In one passage that is especially lacking in credibility, Tamara Chalabi says that her father, Ahmed, just a youngster, assaulted the troops who ransacked the family mansion: “Ahmed could not bear it. Although he was not yet fourteen, he attacked the soldiers when they rummaged through his family’s belongings, and openly carried a large photograph of the dead King with him.” It’s a touching story, but it strains credulity that a 13-year-old boy would risk instant execution in that way.
Once in exile, the Chalabis—scattered to London, Beirut, Amman and elsewhere—compared themselves to the exiled elites of other refugee royalty. Says Tamara, wistfully:
“Their status put them on a par with other affluent exiles, such as ex-Maharajas from India, Persian Qajar grandees, and the Egyptian aristocrats who had left following Nasser’s revolution in 1952.”
In the ’60s and ’70s, the Chalabis scrambled to seek out help for a restoration.
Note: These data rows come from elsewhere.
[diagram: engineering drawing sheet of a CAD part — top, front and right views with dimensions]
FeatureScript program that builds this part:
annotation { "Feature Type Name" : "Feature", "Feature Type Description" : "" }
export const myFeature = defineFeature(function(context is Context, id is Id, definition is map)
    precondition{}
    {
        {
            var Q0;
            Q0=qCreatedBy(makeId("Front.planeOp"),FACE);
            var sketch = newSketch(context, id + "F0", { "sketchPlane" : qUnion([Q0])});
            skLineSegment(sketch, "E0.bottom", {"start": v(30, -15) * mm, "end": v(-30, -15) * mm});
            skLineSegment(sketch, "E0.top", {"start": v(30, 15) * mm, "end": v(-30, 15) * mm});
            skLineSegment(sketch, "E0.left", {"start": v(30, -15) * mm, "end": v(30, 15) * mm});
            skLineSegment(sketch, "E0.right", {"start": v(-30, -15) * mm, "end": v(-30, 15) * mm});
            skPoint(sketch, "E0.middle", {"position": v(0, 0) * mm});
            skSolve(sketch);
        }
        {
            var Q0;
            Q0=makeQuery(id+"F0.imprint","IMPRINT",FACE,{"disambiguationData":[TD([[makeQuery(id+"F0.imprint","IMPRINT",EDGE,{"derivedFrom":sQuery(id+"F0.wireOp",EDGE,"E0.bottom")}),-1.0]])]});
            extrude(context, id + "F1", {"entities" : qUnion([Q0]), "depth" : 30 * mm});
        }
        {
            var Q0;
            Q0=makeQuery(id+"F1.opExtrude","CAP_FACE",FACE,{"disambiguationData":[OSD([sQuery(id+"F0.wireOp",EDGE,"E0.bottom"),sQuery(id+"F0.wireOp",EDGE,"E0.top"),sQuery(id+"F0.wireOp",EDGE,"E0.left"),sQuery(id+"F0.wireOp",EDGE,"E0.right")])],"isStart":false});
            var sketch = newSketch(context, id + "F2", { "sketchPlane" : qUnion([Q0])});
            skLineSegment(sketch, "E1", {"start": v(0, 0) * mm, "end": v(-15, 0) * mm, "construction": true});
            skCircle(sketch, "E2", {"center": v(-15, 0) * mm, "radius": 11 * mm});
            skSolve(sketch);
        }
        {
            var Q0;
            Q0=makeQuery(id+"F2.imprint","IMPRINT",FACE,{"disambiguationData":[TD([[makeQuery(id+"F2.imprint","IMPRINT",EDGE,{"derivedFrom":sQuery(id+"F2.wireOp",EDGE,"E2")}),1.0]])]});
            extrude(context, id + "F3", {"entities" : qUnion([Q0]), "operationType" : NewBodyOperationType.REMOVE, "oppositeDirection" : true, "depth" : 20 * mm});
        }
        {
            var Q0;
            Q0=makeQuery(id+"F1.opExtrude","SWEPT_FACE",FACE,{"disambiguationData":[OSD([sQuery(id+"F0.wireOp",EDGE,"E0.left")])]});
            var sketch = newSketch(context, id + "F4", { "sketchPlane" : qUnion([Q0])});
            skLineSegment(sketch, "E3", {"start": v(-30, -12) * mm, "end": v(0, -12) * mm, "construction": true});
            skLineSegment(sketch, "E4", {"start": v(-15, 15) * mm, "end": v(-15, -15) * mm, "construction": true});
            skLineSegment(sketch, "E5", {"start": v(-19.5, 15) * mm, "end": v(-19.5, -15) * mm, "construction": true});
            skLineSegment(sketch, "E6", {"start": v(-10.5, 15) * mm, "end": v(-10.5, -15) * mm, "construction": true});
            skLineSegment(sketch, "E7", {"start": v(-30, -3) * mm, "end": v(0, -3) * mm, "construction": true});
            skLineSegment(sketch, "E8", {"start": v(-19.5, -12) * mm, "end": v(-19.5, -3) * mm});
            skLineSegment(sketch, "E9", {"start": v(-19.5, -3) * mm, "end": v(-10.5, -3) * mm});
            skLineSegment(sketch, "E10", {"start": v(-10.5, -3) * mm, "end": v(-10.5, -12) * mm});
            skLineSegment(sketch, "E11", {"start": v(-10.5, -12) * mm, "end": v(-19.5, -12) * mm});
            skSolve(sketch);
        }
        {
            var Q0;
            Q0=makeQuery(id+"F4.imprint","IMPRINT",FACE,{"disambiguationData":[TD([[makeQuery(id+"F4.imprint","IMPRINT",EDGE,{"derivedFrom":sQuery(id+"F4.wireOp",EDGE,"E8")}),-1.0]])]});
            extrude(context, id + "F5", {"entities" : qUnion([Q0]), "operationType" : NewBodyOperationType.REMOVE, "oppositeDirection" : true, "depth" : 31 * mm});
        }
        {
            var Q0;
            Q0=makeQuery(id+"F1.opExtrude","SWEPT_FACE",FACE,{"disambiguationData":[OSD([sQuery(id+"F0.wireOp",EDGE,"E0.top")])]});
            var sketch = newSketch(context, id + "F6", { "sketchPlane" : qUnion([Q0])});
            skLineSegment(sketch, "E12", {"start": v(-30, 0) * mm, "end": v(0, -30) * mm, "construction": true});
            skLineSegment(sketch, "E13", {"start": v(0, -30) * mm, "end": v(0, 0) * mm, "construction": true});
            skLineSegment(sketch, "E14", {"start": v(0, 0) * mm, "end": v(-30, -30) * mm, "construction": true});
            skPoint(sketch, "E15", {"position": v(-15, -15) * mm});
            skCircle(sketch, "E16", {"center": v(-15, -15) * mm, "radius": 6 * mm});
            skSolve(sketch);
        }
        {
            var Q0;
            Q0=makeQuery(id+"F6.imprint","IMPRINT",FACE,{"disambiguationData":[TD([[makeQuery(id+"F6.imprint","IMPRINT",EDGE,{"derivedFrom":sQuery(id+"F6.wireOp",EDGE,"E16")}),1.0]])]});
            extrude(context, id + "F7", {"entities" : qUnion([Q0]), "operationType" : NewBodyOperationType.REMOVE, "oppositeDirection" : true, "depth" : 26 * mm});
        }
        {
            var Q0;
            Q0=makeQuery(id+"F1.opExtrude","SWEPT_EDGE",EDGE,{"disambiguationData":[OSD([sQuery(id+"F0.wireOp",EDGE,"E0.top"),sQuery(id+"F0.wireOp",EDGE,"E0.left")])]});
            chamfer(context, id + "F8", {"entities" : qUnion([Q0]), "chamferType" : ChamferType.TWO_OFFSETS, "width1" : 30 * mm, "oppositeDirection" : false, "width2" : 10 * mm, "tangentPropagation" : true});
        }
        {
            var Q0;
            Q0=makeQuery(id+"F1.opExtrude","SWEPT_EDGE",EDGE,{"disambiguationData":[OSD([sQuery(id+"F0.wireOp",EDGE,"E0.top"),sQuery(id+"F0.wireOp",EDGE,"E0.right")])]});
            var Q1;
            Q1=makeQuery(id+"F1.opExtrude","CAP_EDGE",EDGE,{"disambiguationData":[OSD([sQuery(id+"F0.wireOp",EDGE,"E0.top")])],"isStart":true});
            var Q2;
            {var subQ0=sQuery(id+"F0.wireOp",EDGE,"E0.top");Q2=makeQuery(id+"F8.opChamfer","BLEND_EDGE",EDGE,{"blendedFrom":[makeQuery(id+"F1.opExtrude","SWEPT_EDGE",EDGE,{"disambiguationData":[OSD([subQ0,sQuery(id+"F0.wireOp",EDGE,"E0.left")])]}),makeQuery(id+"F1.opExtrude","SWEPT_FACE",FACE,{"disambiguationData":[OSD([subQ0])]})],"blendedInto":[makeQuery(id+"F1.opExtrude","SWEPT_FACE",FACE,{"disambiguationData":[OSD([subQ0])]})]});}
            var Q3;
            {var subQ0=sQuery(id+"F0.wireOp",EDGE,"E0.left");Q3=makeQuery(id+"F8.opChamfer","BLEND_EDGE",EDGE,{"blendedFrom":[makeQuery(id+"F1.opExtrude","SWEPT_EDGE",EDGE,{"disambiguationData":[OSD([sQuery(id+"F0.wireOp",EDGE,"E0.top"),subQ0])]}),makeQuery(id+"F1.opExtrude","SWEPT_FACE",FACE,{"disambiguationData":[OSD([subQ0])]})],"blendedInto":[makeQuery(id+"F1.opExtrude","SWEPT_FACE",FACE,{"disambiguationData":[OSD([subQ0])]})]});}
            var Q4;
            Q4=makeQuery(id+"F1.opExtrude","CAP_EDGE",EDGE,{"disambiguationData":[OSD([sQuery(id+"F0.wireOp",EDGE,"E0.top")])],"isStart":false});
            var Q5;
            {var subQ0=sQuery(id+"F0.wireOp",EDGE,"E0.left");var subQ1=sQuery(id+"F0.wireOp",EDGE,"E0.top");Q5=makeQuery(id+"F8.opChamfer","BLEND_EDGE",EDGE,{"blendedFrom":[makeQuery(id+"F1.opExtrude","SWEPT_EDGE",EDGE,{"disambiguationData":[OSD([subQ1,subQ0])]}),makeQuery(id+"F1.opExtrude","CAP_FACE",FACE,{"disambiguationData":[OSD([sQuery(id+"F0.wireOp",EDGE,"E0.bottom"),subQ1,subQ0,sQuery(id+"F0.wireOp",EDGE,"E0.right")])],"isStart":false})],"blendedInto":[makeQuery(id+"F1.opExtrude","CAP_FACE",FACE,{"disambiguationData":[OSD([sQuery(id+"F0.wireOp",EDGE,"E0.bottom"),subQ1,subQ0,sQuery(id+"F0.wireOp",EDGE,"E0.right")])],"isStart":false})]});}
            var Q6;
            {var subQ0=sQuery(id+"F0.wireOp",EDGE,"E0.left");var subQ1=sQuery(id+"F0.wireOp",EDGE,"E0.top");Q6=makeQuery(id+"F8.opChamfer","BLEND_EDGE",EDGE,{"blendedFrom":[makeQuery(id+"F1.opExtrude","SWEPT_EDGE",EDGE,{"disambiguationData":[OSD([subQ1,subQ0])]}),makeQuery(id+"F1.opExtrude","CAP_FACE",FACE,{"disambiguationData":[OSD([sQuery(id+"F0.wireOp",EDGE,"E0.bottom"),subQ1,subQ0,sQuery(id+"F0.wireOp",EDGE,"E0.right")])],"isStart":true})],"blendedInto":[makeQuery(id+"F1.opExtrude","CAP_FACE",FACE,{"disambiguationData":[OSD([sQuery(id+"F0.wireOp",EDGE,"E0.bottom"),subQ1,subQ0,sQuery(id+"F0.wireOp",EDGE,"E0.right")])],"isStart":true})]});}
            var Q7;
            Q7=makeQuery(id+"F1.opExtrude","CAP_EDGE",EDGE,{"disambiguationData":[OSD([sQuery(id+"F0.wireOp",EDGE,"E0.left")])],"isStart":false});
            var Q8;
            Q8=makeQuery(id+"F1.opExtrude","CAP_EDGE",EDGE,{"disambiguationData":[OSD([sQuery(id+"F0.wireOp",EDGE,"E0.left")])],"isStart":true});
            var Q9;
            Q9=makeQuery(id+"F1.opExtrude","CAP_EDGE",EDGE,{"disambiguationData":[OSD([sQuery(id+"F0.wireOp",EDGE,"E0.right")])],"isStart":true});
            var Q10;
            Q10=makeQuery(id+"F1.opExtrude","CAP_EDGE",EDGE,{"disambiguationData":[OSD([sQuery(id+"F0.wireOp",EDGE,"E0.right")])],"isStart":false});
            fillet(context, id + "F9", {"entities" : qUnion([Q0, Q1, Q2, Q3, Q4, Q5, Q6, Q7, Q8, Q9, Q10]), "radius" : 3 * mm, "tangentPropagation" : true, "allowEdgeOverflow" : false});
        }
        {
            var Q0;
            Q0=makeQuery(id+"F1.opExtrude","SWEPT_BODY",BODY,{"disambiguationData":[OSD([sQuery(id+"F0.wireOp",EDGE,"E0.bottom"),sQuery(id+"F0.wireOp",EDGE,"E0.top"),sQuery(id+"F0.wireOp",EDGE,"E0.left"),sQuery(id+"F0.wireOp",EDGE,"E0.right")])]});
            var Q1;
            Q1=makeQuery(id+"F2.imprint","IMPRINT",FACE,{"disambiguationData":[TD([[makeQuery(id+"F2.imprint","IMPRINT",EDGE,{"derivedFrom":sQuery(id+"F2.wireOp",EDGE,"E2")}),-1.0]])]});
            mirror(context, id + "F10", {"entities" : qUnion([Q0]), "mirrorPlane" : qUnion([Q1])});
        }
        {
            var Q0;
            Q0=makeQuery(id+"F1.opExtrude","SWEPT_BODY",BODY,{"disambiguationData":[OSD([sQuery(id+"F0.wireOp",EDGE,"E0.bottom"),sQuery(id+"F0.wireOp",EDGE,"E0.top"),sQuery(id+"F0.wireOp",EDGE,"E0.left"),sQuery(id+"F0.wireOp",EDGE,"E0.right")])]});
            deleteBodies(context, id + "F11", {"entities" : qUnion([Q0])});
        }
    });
For a time, they believed that the Shah of Iran and King Hussein of Jordan might support them and their friends in retaking Baghdad from the succession of governments that followed King Faisal II, even well before Saddam Hussein and the Baath Party took over in 1968. Then, in 1969, Tamara Chalabi informs us, Ahmed Chalabi, then a young man, visited Tehran to seek the help of the Shah and Kurdish leader Mullah Mustafa Barzani in a “countercoup” in Baghdad. Although the Shah, and the CIA, did back the Kurds in an insurgency in Iraq, it was all for naught. More than three decades would pass before Chalabi could persuade outsiders—in this case, the administration of George W. Bush—to support their quest for getting back to Baghdad, and to power.
Tamara Chalabi doesn’t attempt to explain her father’s close relationship with the ayatollahs in Iran, the reports that Ahmed Chalabi was secretly working with the Revolutionary Guard in Tehran or that he passed on US military secrets, including the fact that the United States had broken Iranian communication codes, to the Iranians. But she does say, throughout the book, that the Chalabis grew angry and bitter at the British for failing to protect the Iraqi royals and their allies, such as the Chalabis. And she herself suggests that she wrote the book in order to settle a score with the Americans. “It was really anger that triggered me to write this book,” says Tamara. She’s angry at the “US civil administration [in Iraq] and the international press,” presumably because neither one saw the wisdom of installing her charlatan father as leader of Iraq once it was clear that he had no support within the country. One might think that the Chalabi family would be eternally grateful that the United States was ignorant enough and arrogant enough to invade Iraq in 2003, hauling the Chalabis back into the country that had expelled them half a century earlier. Instead, she’s angry, and presumably her father feels the same way. That, in itself, might be motive enough for Ahmed Chalabi to seek out Iran, once again, to help him in Iraq, just as he did in the 1960s when he tried to enlist the Shah in his corner. Only this time, it’s not the Shah but the mullahs.